The thing about Alter Bridge's particular style of buttrock is that what's coming off the stage is contrived as hell, gleaned from a life spent watching Poison videos and TV preachers, but the audience's reaction is genuine as hell, guys in muscle shirts doing the Celine Dion fist-to-chest-to-air move at the climactic moments. So if you relax a little, it's easy while watching to get all affectionate for all the wrong reasons. Then you remember this is tuneless God-squad grunge without a single decent chorus that doesn't involve a thinly disguised resurrection metaphor, and you're actually longing for the hooks of a band made up of ex-members of Godsmack. Still, it was easily friendlier and more sanitary than the other major event of the evening.

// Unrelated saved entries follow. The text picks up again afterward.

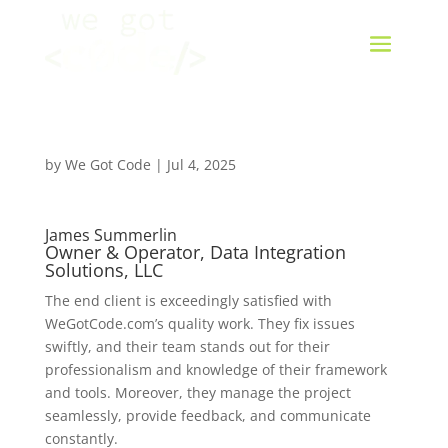
by
We Got Code
|
Jul 4, 2025
James Summerlin
Owner & Operator, Data Integration
Solutions, LLC
The end client is exceedingly satisfied with
WeGotCode.com’s quality work. They fix issues
swiftly, and their team stands out for their
professionalism and knowledge of their framework
and tools. Moreover, they manage the project
seamlessly, provide feedback, and communicate
constantly.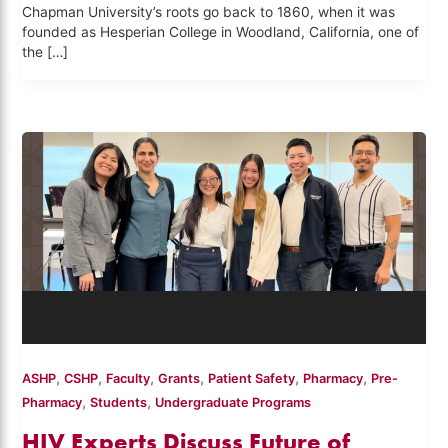
Chapman University’s roots go back to 1860, when it was
founded as Hesperian College in Woodland, California, one of
the […]
,
,
,
,
,
,
ASHP
CSHP
Faculty
Grants
Patient Safety
Pharmacy
Pre-
,
,
Pharmacy
Students
Undergraduate Programs
HIV Experts Discuss Future of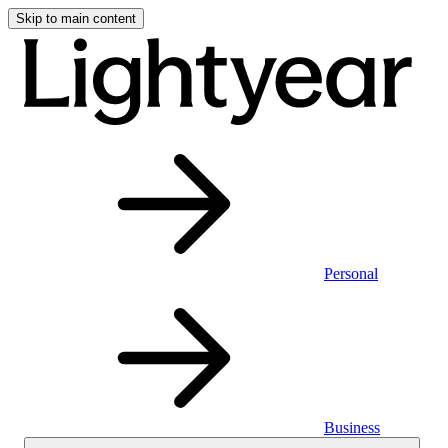
Skip to main content
Personal
Business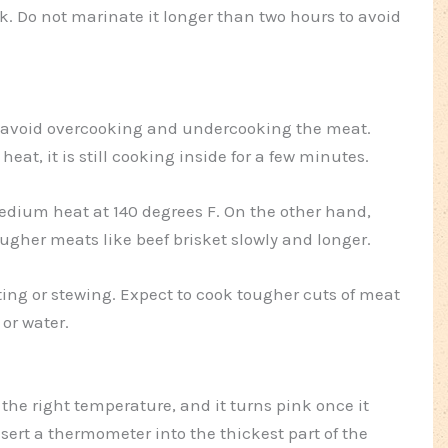
. Do not marinate it longer than two hours to avoid
 avoid overcooking and undercooking the meat.
 heat, it is still cooking inside for a few minutes.
dium heat at 140 degrees F. On the other hand,
gher meats like beef brisket slowly and longer.
sting or stewing. Expect to cook tougher cuts of meat
 or water.
he right temperature, and it turns pink once it
rt a thermometer into the thickest part of the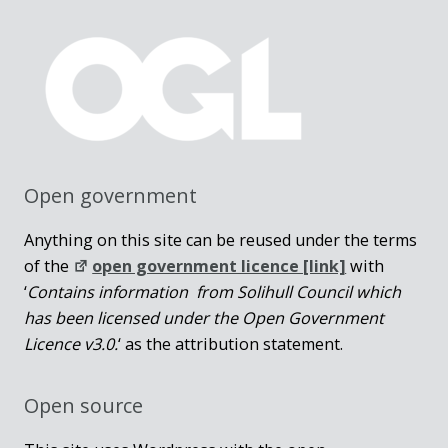
Open government
Anything on this site can be reused under the terms
of the
open government licence [link]
with
‘
Contains information from Solihull Council which
has been licensed under the Open Government
Licence v3.0.
‘ as the attribution statement.
Open source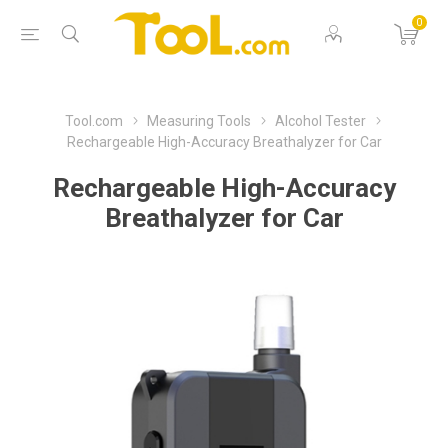
0
Tool.com
Measuring Tools
Alcohol Tester
Rechargeable High-Accuracy Breathalyzer for Car
Rechargeable High-Accuracy
Breathalyzer for Car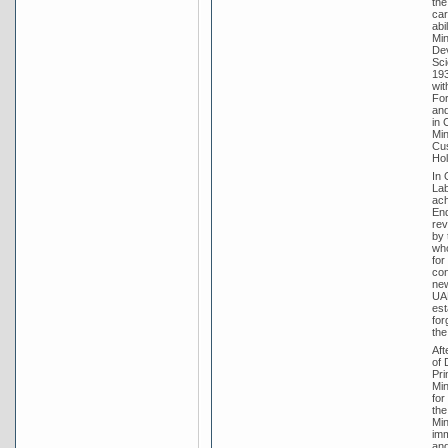
the
car
abi
Min
Dev
Sci
193
wit
For
and
in 
Min
Cus
Hol
In 
Lab
ach
End
rev
by 
who
for
con
new
UAP
est
for
the
Aft
of 
Pri
Min
for
the
Min
imm
and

The Worst: Dan Deacon et al., the Silent Barn
To get to the Silent Barn you have to take the L train deep into the part of Brooklyn where Sparks flows and all home furnishings are neon, where American Apparel is formalwear and unicorns are a food group, where it's humid enough to fog your glasses or muss your hair the minute you step inside of a cheek-to-jowl punk house to find a skinny white kid hyping a crowd, a crowd even whiter than the Alter Bridge show, by "rapping" over what sounds like an old Crystal Waters record.

This is Juiceboxxx (at least this is what I was informed) and his routine is pretending to be Freedom Williams over canned dance tracks. This is the kind of thing that gives current indie rock a bad name, the underground at its least essential and most embarassing, what amounts to karaoke, tinny synthesizers, and someone who's just way too earnest about pumping up the jam. But the audience lapped it up, and when Juiceboxx ceded the floor to the DJ, everyone danced to songs that were pop hits when they had barely mastered holding their urine. (And, of course, that damned Simian Mobile Disco remix of Rick Ross.) As you perched on a ratty couch like it was a toilet in Grand Central and tried to keep the sweat out of your eyes, Team Robespierre's scratchy electro-punk—from the let's-fall-all-over-each-other school—barely registered anything other than background noise to heat exhaustion.

The reason I was at the Silent Barn was Dan Deacon, of whom I am a fan, which I know puts me in the minority here. But his live shows—once a sure bet, the kind of value-for-your-money guarantee that was enough to make you brave leaving the house—have become intolerable in the last year. Not through any fault on Deacon's part, who's still as entertaining as ever when he's able to defend his equipment from drunken 18-year-olds, but before he had even finished soundcheck, the stink of art school sex (think ass and dirty Vans), the pain of squashed toes, and the annoyance of smashed ribs had become unbearable. I still think these kids (well, some of them) are making some of the most exciting music around at the moment, but squeezing any enjoyment of the gigs has become almost impossible, unless you're too fucked up to care about getting beer poured down your back when someone gets too excited because "O.P.P." just came on.